For the entries that follow, count the lines containing the string "Nagar" and write only the number.

→ DATA SECTION
════════════════
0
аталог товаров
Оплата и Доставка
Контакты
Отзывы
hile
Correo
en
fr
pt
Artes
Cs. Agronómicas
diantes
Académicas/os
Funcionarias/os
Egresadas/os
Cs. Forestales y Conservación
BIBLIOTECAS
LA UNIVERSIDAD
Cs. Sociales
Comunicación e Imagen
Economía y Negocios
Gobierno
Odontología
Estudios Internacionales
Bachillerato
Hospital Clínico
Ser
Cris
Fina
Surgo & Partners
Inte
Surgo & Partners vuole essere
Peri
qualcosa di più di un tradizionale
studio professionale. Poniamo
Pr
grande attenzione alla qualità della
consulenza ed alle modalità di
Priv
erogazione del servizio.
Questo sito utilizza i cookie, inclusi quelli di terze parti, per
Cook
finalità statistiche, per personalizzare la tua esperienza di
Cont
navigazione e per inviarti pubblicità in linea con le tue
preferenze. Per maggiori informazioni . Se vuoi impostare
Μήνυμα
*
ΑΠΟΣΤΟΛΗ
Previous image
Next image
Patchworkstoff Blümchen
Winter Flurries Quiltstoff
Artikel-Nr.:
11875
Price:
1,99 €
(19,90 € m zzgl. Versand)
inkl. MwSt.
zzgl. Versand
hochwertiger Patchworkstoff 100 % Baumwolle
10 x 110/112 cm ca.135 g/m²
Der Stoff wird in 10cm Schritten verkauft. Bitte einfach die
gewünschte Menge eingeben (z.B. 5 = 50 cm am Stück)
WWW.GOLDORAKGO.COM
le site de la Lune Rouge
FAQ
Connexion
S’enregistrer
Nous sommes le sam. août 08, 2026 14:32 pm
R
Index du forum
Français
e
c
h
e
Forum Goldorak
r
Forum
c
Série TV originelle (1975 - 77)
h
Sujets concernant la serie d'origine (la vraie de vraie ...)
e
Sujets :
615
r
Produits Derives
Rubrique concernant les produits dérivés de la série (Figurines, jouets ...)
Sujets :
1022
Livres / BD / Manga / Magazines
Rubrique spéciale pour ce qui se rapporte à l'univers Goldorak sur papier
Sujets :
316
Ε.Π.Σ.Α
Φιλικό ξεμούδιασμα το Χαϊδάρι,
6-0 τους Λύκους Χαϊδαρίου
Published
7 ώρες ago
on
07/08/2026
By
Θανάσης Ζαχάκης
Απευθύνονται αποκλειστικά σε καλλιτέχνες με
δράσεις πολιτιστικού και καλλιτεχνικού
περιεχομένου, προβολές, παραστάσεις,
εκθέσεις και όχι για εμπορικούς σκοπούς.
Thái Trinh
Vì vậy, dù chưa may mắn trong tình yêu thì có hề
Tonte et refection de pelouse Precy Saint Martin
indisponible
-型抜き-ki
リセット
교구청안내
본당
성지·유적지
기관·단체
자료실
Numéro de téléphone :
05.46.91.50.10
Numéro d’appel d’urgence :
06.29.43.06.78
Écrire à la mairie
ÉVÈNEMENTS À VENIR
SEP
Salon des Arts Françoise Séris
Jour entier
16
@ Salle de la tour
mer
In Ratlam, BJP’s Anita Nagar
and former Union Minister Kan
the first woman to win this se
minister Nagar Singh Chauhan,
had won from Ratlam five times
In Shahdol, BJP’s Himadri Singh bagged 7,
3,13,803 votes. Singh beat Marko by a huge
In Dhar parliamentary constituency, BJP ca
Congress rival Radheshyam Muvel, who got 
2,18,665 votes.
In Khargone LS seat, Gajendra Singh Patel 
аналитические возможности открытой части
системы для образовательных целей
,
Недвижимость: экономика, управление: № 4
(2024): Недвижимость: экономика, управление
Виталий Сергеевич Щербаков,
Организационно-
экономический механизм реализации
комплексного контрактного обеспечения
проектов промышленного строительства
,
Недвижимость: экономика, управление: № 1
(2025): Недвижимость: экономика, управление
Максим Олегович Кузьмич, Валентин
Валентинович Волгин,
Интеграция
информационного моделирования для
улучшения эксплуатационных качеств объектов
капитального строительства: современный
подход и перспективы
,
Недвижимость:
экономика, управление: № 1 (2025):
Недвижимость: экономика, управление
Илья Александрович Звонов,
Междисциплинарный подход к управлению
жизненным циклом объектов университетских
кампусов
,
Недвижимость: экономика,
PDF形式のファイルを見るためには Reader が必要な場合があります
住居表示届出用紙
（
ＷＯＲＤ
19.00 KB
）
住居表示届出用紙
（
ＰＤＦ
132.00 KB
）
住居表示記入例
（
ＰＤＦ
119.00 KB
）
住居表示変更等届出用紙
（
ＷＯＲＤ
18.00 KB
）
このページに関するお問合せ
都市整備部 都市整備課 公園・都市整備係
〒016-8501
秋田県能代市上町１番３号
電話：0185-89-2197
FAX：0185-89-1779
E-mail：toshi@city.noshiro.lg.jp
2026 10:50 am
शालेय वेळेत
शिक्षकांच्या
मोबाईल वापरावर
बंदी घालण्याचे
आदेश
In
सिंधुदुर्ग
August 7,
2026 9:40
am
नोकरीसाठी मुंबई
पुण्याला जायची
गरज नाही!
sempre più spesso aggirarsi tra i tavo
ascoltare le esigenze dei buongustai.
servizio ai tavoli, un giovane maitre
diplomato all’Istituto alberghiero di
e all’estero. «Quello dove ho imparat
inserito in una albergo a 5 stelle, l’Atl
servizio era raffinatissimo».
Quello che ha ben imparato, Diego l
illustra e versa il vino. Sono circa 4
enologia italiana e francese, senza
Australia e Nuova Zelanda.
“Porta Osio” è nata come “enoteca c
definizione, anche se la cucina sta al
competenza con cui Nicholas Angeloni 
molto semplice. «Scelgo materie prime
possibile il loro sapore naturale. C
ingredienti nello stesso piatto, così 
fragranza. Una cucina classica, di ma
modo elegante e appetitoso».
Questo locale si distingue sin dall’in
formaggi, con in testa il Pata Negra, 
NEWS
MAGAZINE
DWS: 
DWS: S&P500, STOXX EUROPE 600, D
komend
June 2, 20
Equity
════════════════
→ TASK OUTPUT
2